The required output is the exact run of lines below that opens at the line with "#454850; stroke: #545861" and closes at the line with "#494b52; stroke-width: 18".
[[ TASK INPUTS open ]]
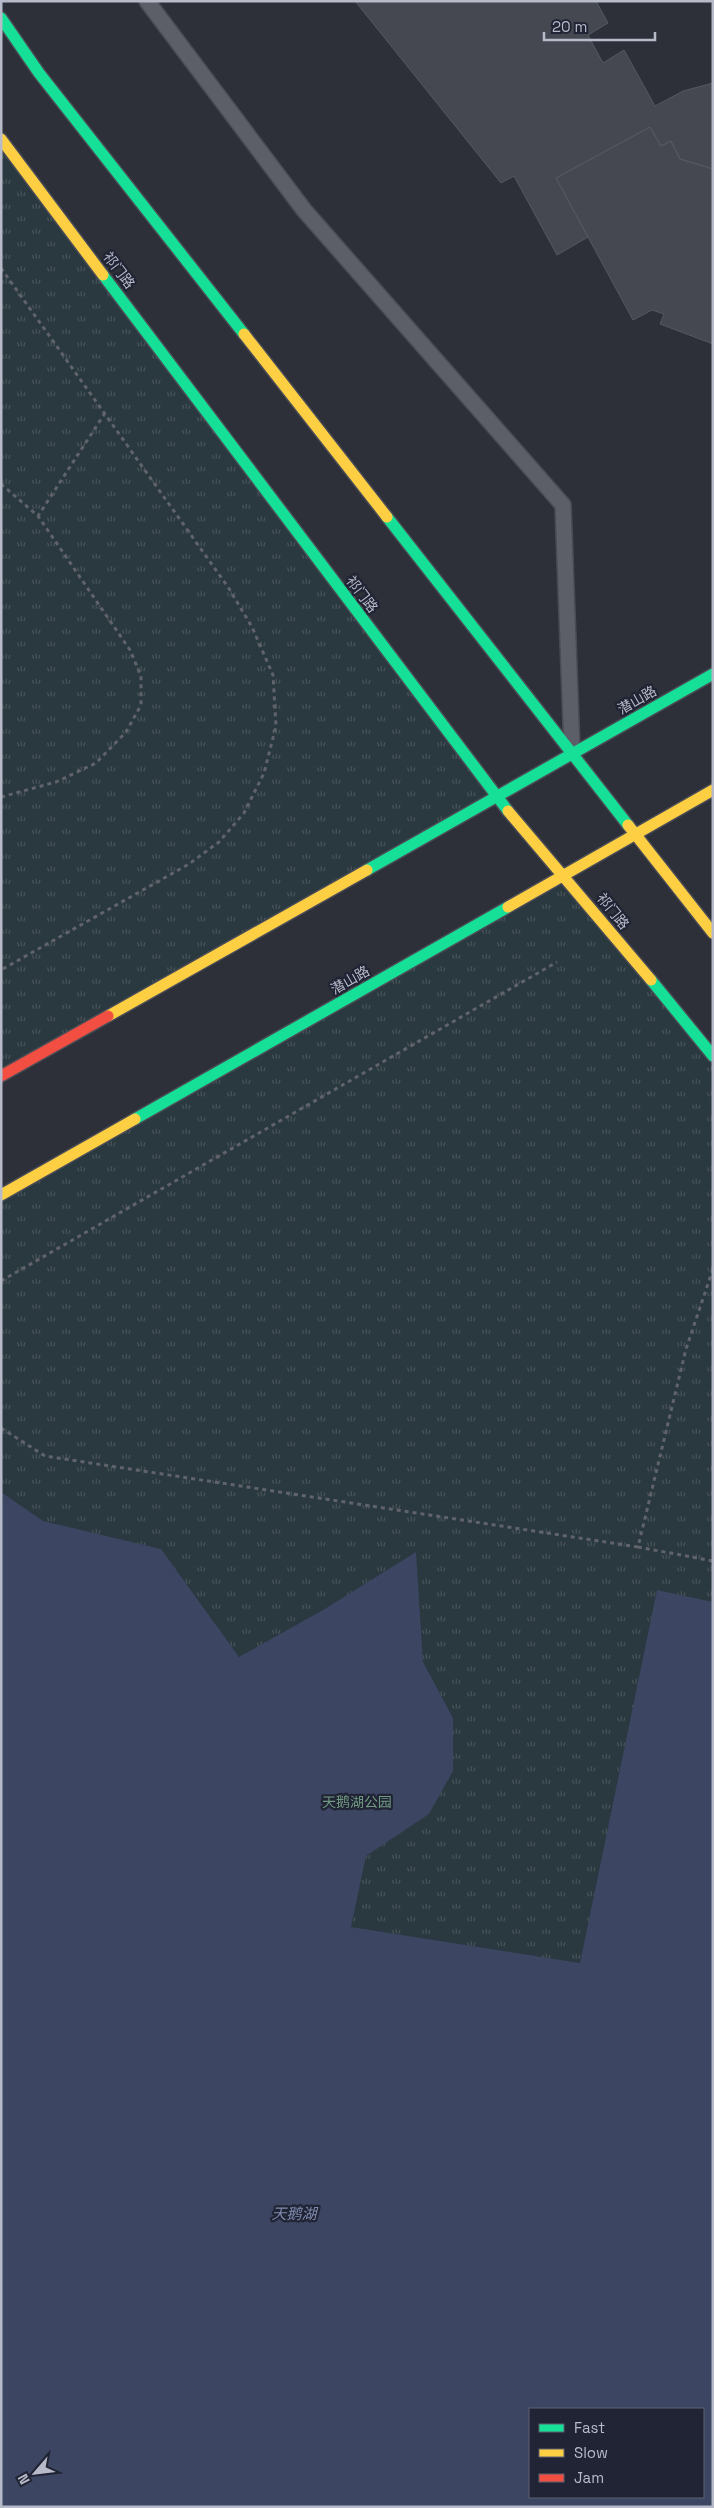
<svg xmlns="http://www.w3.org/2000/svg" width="714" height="2508" font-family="'Space Grotesk','Noto Sans SC',sans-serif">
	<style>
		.park { fill: url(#park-tufts); fill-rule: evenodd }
		.water { fill: #3c4562; fill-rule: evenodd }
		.building { fill: #454850; stroke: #545861 }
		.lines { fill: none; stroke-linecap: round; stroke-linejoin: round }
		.lane-casing { stroke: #494b52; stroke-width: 18 }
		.fast-casing { stroke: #4b4d56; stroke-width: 14 }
		.slow-casing { stroke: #4b4d56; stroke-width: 14 }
		.jam-casing { stroke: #4b4d56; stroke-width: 14 }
		.path { stroke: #60636a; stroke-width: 3; stroke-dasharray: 4 4; stroke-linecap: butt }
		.lane { stroke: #5d5f68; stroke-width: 15 }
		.fast { stroke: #16e098; stroke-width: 11 }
		.slow { stroke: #ffcf43; stroke-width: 11 }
		.jam { stroke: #f24e42; stroke-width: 11 }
		.labels { text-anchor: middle; stroke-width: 4.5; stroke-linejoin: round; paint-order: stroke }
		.street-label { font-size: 14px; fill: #b7bbc9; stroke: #202434 }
		.park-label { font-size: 14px; fill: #709981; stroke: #202434 }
		.water-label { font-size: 15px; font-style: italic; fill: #808caf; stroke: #202434 }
	</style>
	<defs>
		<pattern id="park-tufts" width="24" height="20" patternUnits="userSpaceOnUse" patternTransform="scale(1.25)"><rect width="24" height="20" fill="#2a383f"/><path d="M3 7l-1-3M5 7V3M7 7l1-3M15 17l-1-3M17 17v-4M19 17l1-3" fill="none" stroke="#475359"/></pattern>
	</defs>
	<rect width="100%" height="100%" fill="#2d3039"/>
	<path class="park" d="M1,139L496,797L1,1076Z
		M564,875L713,1056V2507H1V1195ZM530,2409H703V2497H530Z"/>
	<path class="water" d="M1,1492L43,1521L161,1549L239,1657L323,1610L416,1552L423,1662L453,1718V1771L429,1814L366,1856L351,1927L580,1963L657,1590L713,1602V2507H1ZM530,2409H703V2497H530Z"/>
	<path class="building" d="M355,1H596L608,23L588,35L603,63L624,50L655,106L683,91L713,83V169L680,159L671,141L661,146L650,127L556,178L588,237L557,255L514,176L501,183Z
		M650,127L661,146L671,141L680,159L713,169V344L660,324L664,314L652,310L633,320L556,178Z"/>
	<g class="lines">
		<defs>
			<path id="lane" d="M147,1L304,210L563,505L572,750"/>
			<path id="fast" d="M1,18L39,73L244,334
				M103,275L508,811
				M387,517L628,825
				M367,870L713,674
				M651,980L713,1056
				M135,1119L508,907"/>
			<path id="slow" d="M1,139L103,275
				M244,334L387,517
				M508,811L651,980
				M628,825L713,933
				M508,907L713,790
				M108,1016L367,870
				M1,1195L135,1119"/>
			<path id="jam" d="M1,1076L108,1016"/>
		</defs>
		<use href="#lane" class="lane-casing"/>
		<use href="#fast" class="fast-casing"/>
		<use href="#slow" class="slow-casing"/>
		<use href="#jam" class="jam-casing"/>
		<path class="path" d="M1,268L228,587L252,627L273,675L276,726L264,773L244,813L219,842L189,864L1,970
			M1,484L38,516L105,413
			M1,797L56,782L96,763L126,732L141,705V676L130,650L38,516
			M713,1269L686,1349L638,1547L713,1561
			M1,1281L557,962
			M1,1428L45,1456L638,1547"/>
		<use href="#lane" class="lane"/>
		<use href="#fast" class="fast"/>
		<use href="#slow" class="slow"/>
		<use href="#jam" class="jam"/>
	</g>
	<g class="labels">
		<g class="street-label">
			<text transform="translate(119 270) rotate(53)" y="5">祁门路</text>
			<text transform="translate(362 594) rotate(53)" y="5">祁门路</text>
			<text transform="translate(637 700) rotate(-30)" y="5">潜山路</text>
			<text transform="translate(613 911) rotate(51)" y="5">祁门路</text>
			<text transform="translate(350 980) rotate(-30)" y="5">潜山路</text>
		</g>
		<g class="park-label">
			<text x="357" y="1807">天鹅湖公园</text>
		</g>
		<g class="water-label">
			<text x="294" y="2219">天鹅湖</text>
		</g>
	</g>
	<rect width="714" height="2508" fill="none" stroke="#b7bbc9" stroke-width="5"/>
	<rect x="529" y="2408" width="175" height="90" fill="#202434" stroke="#5c6070"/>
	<rect x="539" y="2424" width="25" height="8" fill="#16e098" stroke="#5c6070"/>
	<text x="574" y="2433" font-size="15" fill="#b7bbc9">Fast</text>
	<rect x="539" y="2449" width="25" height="8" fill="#ffcf43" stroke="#5c6070"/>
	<text x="574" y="2458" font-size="15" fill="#b7bbc9">Slow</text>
	<rect x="539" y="2474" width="25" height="8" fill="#f24e42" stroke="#5c6070"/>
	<text x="574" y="2483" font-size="15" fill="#b7bbc9">Jam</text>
	<g transform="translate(35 2473) rotate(242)" stroke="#202434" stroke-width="4" paint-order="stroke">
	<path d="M0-4L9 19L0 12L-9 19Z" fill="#b7bbc9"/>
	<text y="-8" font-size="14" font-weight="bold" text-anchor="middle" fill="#b7bbc9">N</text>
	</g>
	<path d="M544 32v8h111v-8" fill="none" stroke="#b7bbc9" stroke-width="2.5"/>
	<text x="552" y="32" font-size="15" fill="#b7bbc9" stroke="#202434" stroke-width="4" paint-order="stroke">20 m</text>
</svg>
[[ TASK INPUTS closed ]]
### RESPONSE TO THIS TASK
		.building { fill: #454850; stroke: #545861 }
		.lines { fill: none; stroke-linecap: round; stroke-linejoin: round }
		.lane-casing { stroke: #494b52; stroke-width: 18 }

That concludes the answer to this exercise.